BEGIN

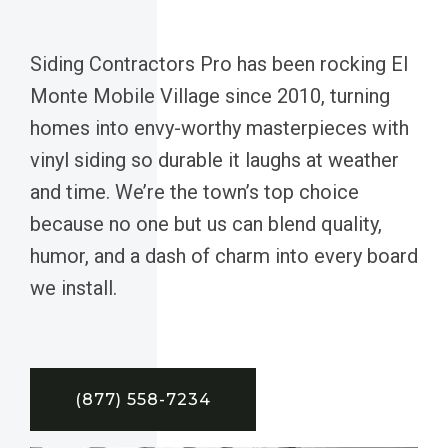
Siding Contractors Pro has been rocking El
Monte Mobile Village since 2010, turning
homes into envy-worthy masterpieces with
vinyl siding so durable it laughs at weather
and time. We’re the town’s top choice
because no one but us can blend quality,
humor, and a dash of charm into every board
we install.
(877) 558-7234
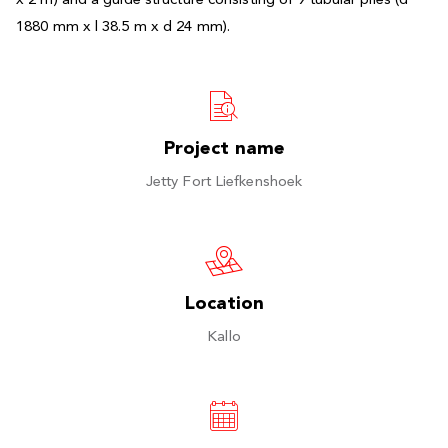
x 2 m) and a guide structure consisting of 9 tubular piles (d
1880 mm x l 38.5 m x d 24 mm).
Project name
Jetty Fort Liefkenshoek
Location
Kallo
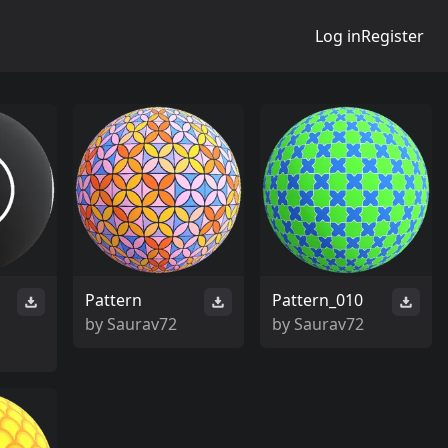
Log in
Register
Pattern
Pattern_010
by
Saurav72
by
Saurav72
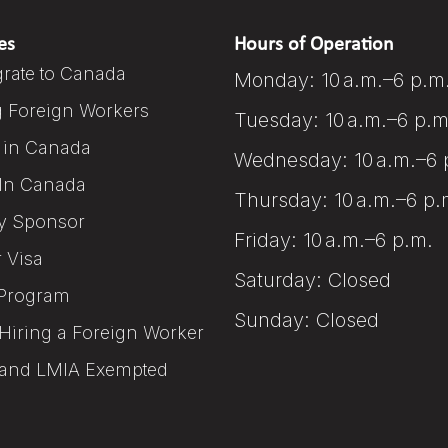
es
Hours of Operation
rate to Canada
Monday: 10 a.m.–6 p.m
g Foreign Workers
Tuesday: 10 a.m.–6 p.m
 in Canada
Wednesday: 10 a.m.–6 
In Canada
Thursday: 10 a.m.–6 p.
y Sponsor
Friday: 10 a.m.–6 p.m.
r Visa
Saturday: Closed
Program
Sunday: Closed
Hiring a Foreign Worker
and LMIA Exempted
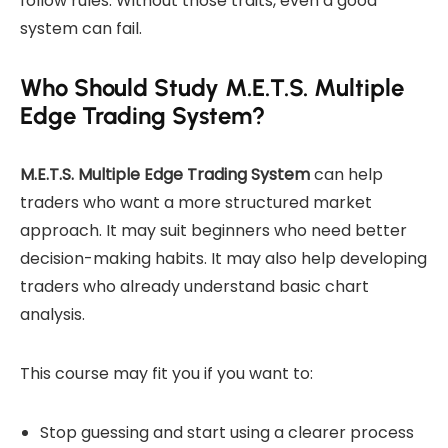
follow rules. Without those traits, even a good
system can fail.
Who Should Study M.E.T.S. Multiple
Edge Trading System?
M.E.T.S. Multiple Edge Trading System
can help
traders who want a more structured market
approach. It may suit beginners who need better
decision-making habits. It may also help developing
traders who already understand basic chart
analysis.
This course may fit you if you want to:
Stop guessing and start using a clearer process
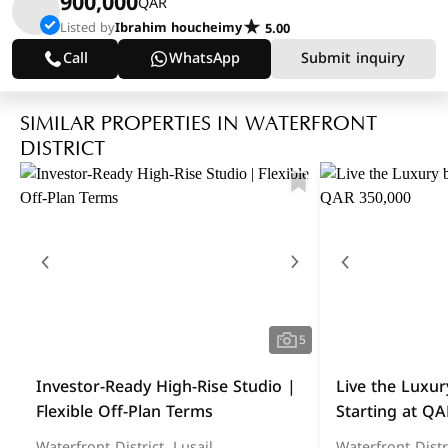
900,000
QAR
Listed by
Ibrahim houcheimy
5.00
Call
WhatsApp
Submit inquiry
SIMILAR PROPERTIES IN WATERFRONT
DISTRICT
5
Investor-Ready High-Rise Studio |
Live the Luxur
Flexible Off-Plan Terms
Starting at QA
Waterfront District, Lusail
Waterfront Distri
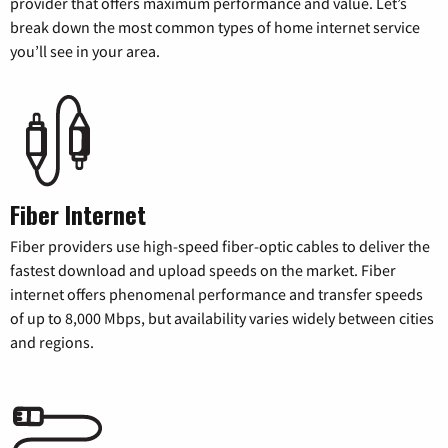
provider that offers maximum performance and value. Let’s
break down the most common types of home internet service
you’ll see in your area.
Fiber Internet
Fiber providers use high-speed fiber-optic cables to deliver the
fastest download and upload speeds on the market. Fiber
internet offers phenomenal performance and transfer speeds
of up to 8,000 Mbps, but availability varies widely between cities
and regions.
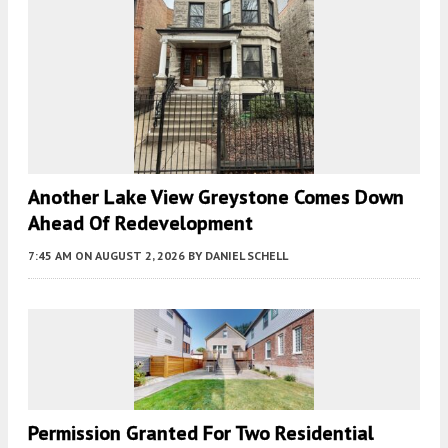
Another Lake View Greystone Comes Down
Ahead Of Redevelopment
7:45 AM
ON AUGUST 2, 2026
BY
DANIEL SCHELL
Permission Granted For Two Residential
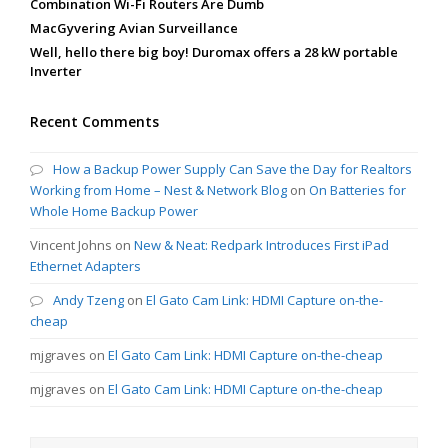
Combination Wi-Fi Routers Are Dumb
MacGyvering Avian Surveillance
Well, hello there big boy! Duromax offers a 28 kW portable
Inverter
Recent Comments
How a Backup Power Supply Can Save the Day for Realtors
Working from Home – Nest & Network Blog
on
On Batteries for
Whole Home Backup Power
Vincent Johns
on
New & Neat: Redpark Introduces First iPad
Ethernet Adapters
Andy Tzeng
on
El Gato Cam Link: HDMI Capture on-the-
cheap
mjgraves
on
El Gato Cam Link: HDMI Capture on-the-cheap
mjgraves
on
El Gato Cam Link: HDMI Capture on-the-cheap
Search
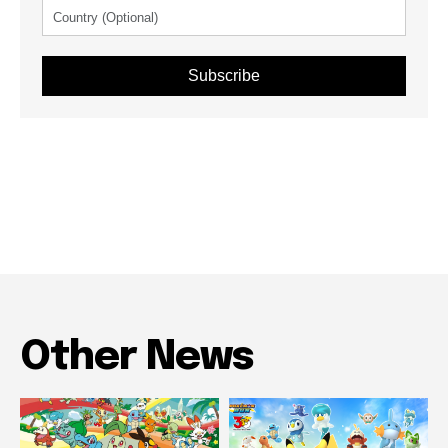
Subscribe
Other News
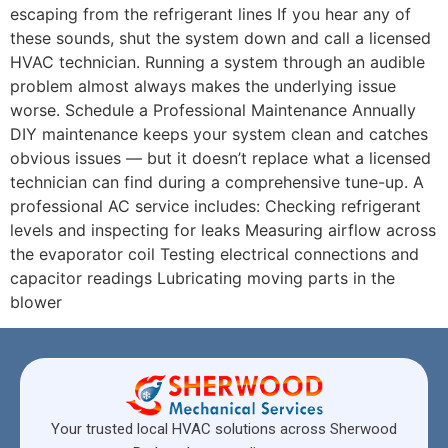
escaping from the refrigerant lines If you hear any of
these sounds, shut the system down and call a licensed
HVAC technician. Running a system through an audible
problem almost always makes the underlying issue
worse. Schedule a Professional Maintenance Annually
DIY maintenance keeps your system clean and catches
obvious issues — but it doesn’t replace what a licensed
technician can find during a comprehensive tune-up. A
professional AC service includes: Checking refrigerant
levels and inspecting for leaks Measuring airflow across
the evaporator coil Testing electrical connections and
capacitor readings Lubricating moving parts in the
blower
Your trusted local HVAC solutions across Sherwood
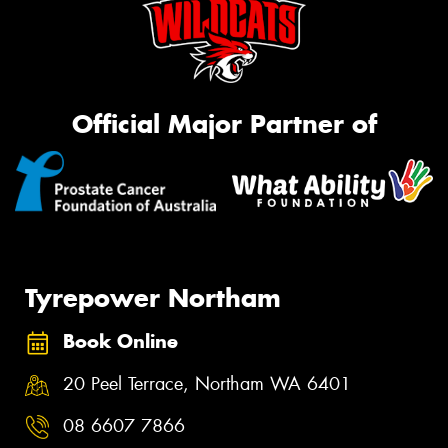
Official Major Partner of
Tyrepower Northam
Book Online
20 Peel Terrace, Northam WA 6401
08 6607 7866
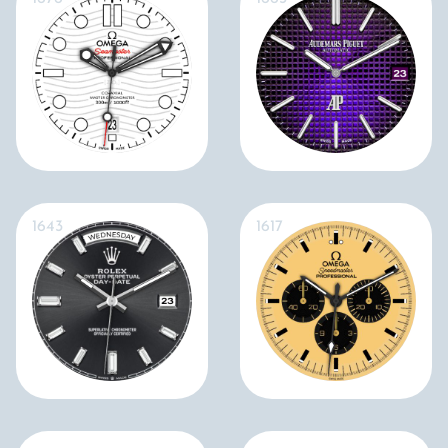
1643
1617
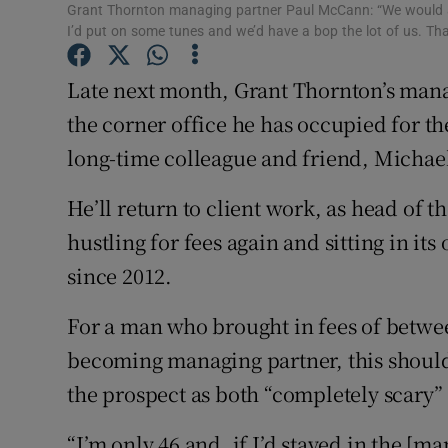
Family No
Grant Thornton managing partner Paul McCann: “We would al
I’d put on some tunes and we’d have a bop the lot of us. Tha
Sponsore
Late next month, Grant Thornton’s man
Subscribe
the corner office he has occupied for th
Competiti
long-time colleague and friend, Michae
Newslette
He’ll return to client work, as head of th
hustling for fees again and sitting in it
Weather F
since 2012.
For a man who brought in fees of betwee
becoming managing partner, this should 
the prospect as both “completely scary” 
“I’m only 46 and, if I’d stayed in the [ma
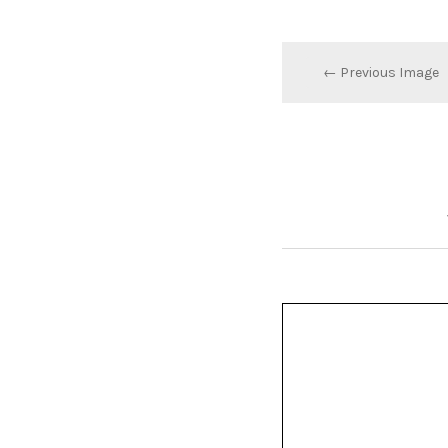
← Previous Image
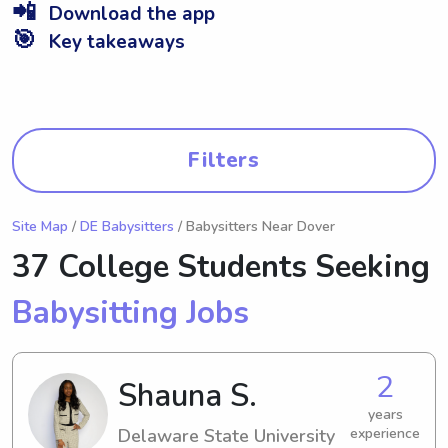
📲
Download the app
🎯
Key takeaways
Filters
Site Map
/
DE Babysitters
/ Babysitters Near Dover
37 College Students Seeking
Babysitting Jobs
2
Shauna S.
years
Delaware State University
experience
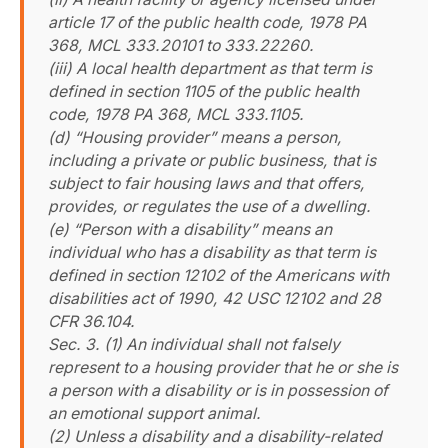
article 17 of the public health code, 1978 PA
368, MCL 333.20101 to 333.22260.
(iii) A local health department as that term is
defined in section 1105 of the public health
code, 1978 PA 368, MCL 333.1105.
(d) “Housing provider” means a person,
including a private or public business, that is
subject to fair housing laws and that offers,
provides, or regulates the use of a dwelling.
(e) “Person with a disability” means an
individual who has a disability as that term is
defined in section 12102 of the Americans with
disabilities act of 1990, 42 USC 12102 and 28
CFR 36.104.
Sec. 3. (1) An individual shall not falsely
represent to a housing provider that he or she is
a person with a disability or is in possession of
an emotional support animal.
(2) Unless a disability and a disability-related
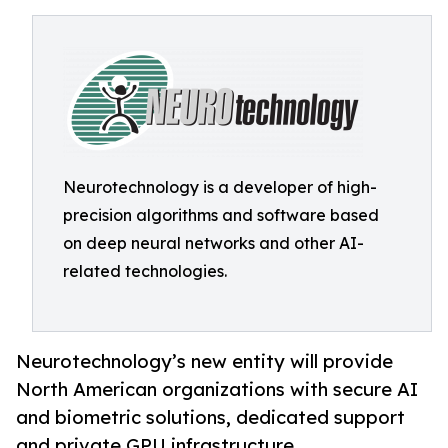
Neurotechnology is a developer of high-
precision algorithms and software based
on deep neural networks and other AI-
related technologies.
Neurotechnology’s new entity will provide
North American organizations with secure AI
and biometric solutions, dedicated support
and private GPU infrastructure.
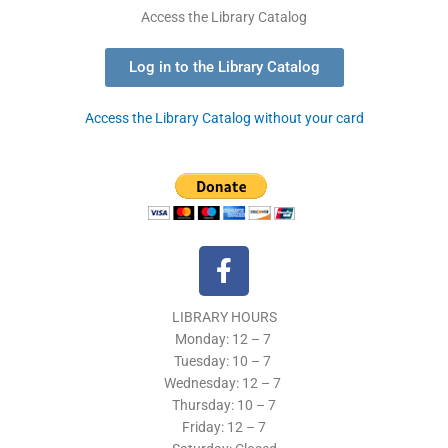
Access the Library Catalog
Log in to the Library Catalog
Access the Library Catalog without your card
F
a
c
LIBRARY HOURS
e
Monday: 12 – 7
b
Tuesday:
10 – 7
o
Wednesday: 12
– 7
o
Thursday:
10 – 7
k
Friday: 12
– 7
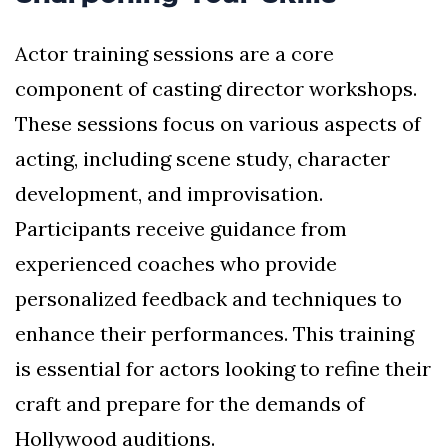
Actor training sessions are a core
component of casting director workshops.
These sessions focus on various aspects of
acting, including scene study, character
development, and improvisation.
Participants receive guidance from
experienced coaches who provide
personalized feedback and techniques to
enhance their performances. This training
is essential for actors looking to refine their
craft and prepare for the demands of
Hollywood auditions.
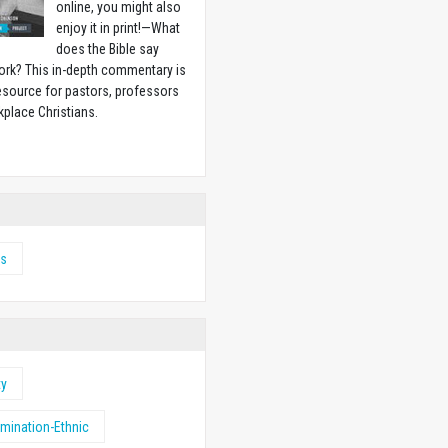
online, you might also
enjoy it in print!
—
What
does the Bible say
ork? This in-depth commentary is
esource for pastors, professors
place Christians.
w
s
ty
imination-Ethnic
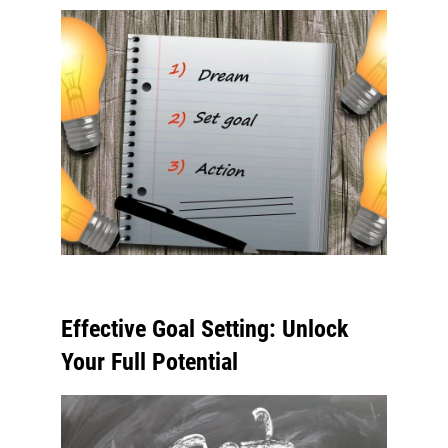
Effective Goal Setting: Unlock
Your Full Potential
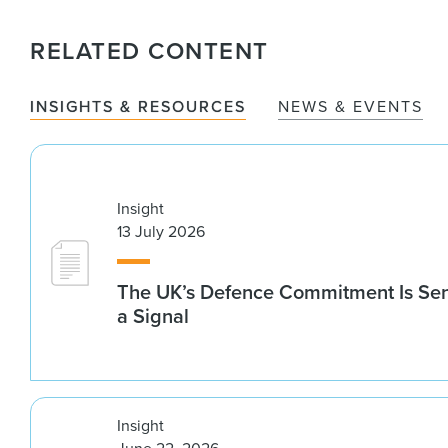
RELATED CONTENT
INSIGHTS & RESOURCES
NEWS & EVENTS
Insight
13 July 2026
The UK’s Defence Commitment Is Se
a Signal
Insight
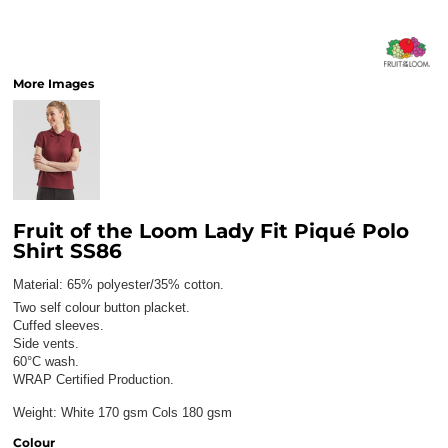
More Images
Fruit of the Loom Lady Fit Piqué Polo
Shirt SS86
Material:
65% polyester/35% cotton.
Two self colour button placket.
Cuffed sleeves.
Side vents.
60°C wash.
WRAP Certified Production.
Weight:
White 170 gsm Cols 180 gsm
Colour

END

Prompt – Transcribe every line of the listing above without changing anything, and leave the pictures out of your answer.

Task response –
Siding Contractors Pro has been rocking El
Monte Mobile Village since 2010, turning
homes into envy-worthy masterpieces with
vinyl siding so durable it laughs at weather
and time. We’re the town’s top choice
because no one but us can blend quality,
humor, and a dash of charm into every board
we install.
(877) 558-7234
x 2 m) and a guide structure consisting of 9 tubular piles (d
1880 mm x l 38.5 m x d 24 mm).
Project name
Jetty Fort Liefkenshoek
Location
Kallo
Log in
Register
Pattern
Pattern_010
by
Saurav72
by
Saurav72
es
Hours of Operation
rate to Canada
Monday: 10 a.m.–6 p.m
g Foreign Workers
Tuesday: 10 a.m.–6 p.m
 in Canada
Wednesday: 10 a.m.–6 
In Canada
Thursday: 10 a.m.–6 p.
y Sponsor
Friday: 10 a.m.–6 p.m.
r Visa
Saturday: Closed
Program
Sunday: Closed
Hiring a Foreign Worker
and LMIA Exempted
follow rules. Without those traits, even a good
system can fail.
Who Should Study M.E.T.S. Multiple
Edge Trading System?
M.E.T.S. Multiple Edge Trading System
can help
traders who want a more structured market
approach. It may suit beginners who need better
decision-making habits. It may also help developing
traders who already understand basic chart
analysis.
This course may fit you if you want to:
Stop guessing and start using a clearer process
900,000
QAR
Listed by
Ibrahim houcheimy
5.00
Call
WhatsApp
Submit inquiry
SIMILAR PROPERTIES IN WATERFRONT
DISTRICT
5
Investor-Ready High-Rise Studio |
Live the Luxur
Flexible Off-Plan Terms
Starting at QA
Waterfront District, Lusail
Waterfront Distri
provider that offers maximum performance and value. Let’s
break down the most common types of home internet service
you’ll see in your area.
Fiber Internet
Fiber providers use high-speed fiber-optic cables to deliver the
fastest download and upload speeds on the market. Fiber
internet offers phenomenal performance and transfer speeds
of up to 8,000 Mbps, but availability varies widely between cities
and regions.
Another Lake View Greystone Comes Down
Ahead Of Redevelopment
7:45 AM
ON AUGUST 2, 2026
BY
DANIEL SCHELL
Permission Granted For Two Residential
Combination Wi-Fi Routers Are Dumb
MacGyvering Avian Surveillance
Well, hello there big boy! Duromax offers a 28 kW portable
Inverter
Recent Comments
How a Backup Power Supply Can Save the Day for Realtors
Working from Home – Nest & Network Blog
on
On Batteries for
Whole Home Backup Power
Vincent Johns
on
New & Neat: Redpark Introduces First iPad
Ethernet Adapters
Andy Tzeng
on
El Gato Cam Link: HDMI Capture on-the-
cheap
mjgraves
on
El Gato Cam Link: HDMI Capture on-the-cheap
mjgraves
on
El Gato Cam Link: HDMI Capture on-the-cheap
Search
Subscribe
Other News
escaping from the refrigerant lines If you hear any of
these sounds, shut the system down and call a licensed
HVAC technician. Running a system through an audible
problem almost always makes the underlying issue
worse. Schedule a Professional Maintenance Annually
DIY maintenance keeps your system clean and catches
obvious issues — but it doesn’t replace what a licensed
technician can find during a comprehensive tune-up. A
professional AC service includes: Checking refrigerant
levels and inspecting for leaks Measuring airflow across
the evaporator coil Testing electrical connections and
capacitor readings Lubricating moving parts in the
blower
Your trusted local HVAC solutions across Sherwood
Official Major Partner of
Tyrepower Northam
Book Online
20 Peel Terrace, Northam WA 6401
08 6607 7866
1643
1617
Family No
Grant Thornton managing partner Paul McCann: “We would al
I’d put on some tunes and we’d have a bop the lot of us. Tha
Sponsore
Late next month, Grant Thornton’s man
Subscribe
the corner office he has occupied for th
Competiti
long-time colleague and friend, Michae
Newslette
He’ll return to client work, as head of th
hustling for fees again and sitting in it
Weather F
since 2012.
For a man who brought in fees of betwee
becoming managing partner, this should 
the prospect as both “completely scary” 
“I’m only 46 and, if I’d stayed in the [ma
← Previous Image
📲
Download the app
🎯
Key takeaways
Filters
Site Map
/
DE Babysitters
/ Babysitters Near Dover
37 College Students Seeking
Babysitting Jobs
2
Shauna S.
years
Delaware State University
experience
article 17 of the public health code, 1978 PA
368, MCL 333.20101 to 333.22260.
(iii) A local health department as that term is
defined in section 1105 of the public health
code, 1978 PA 368, MCL 333.1105.
(d) “Housing provider” means a person,
including a private or public business, that is
subject to fair housing laws and that offers,
provides, or regulates the use of a dwelling.
(e) “Person with a disability” means an
individual who has a disability as that term is
defined in section 12102 of the Americans with
disabilities act of 1990, 42 USC 12102 and 28
CFR 36.104.
Sec. 3. (1) An individual shall not falsely
represent to a housing provider that he or she is
a person with a disability or is in possession of
an emotional support animal.
(2) Unless a disability and a disability-related
Neurotechnology is a developer of high-
precision algorithms and software based
on deep neural networks and other AI-
related technologies.
Neurotechnology’s new entity will provide
North American organizations with secure AI
and biometric solutions, dedicated support
and private GPU infrastructure.
Access the Library Catalog
Log in to the Library Catalog
Access the Library Catalog without your card
F
a
c
LIBRARY HOURS
e
Monday: 12 – 7
b
Tuesday:
10 – 7
o
Wednesday: 12
– 7
o
Thursday:
10 – 7
k
Friday: 12
– 7
Actor training sessions are a core
component of casting director workshops.
These sessions focus on various aspects of
acting, including scene study, character
development, and improvisation.
Participants receive guidance from
experienced coaches who provide
personalized feedback and techniques to
enhance their performances. This training
is essential for actors looking to refine their
craft and prepare for the demands of
Hollywood auditions.
online, you might also
enjoy it in print!
—
What
does the Bible say
ork? This in-depth commentary is
esource for pastors, professors
place Christians.
w
s
ty
imination-Ethnic
Effective Goal Setting: Unlock
Your Full Potential
RELATED CONTENT
INSIGHTS & RESOURCES
NEWS & EVENTS
Insight
13 July 2026
The UK’s Defence Commitment Is Se
a Signal
Insight
More Images
Fruit of the Loom Lady Fit Piqué Polo
Shirt SS86
Material:
65% polyester/35% cotton.
Two self colour button placket.
Cuffed sleeves.
Side vents.
60°C wash.
WRAP Certified Production.
Weight:
White 170 gsm Cols 180 gsm
Colour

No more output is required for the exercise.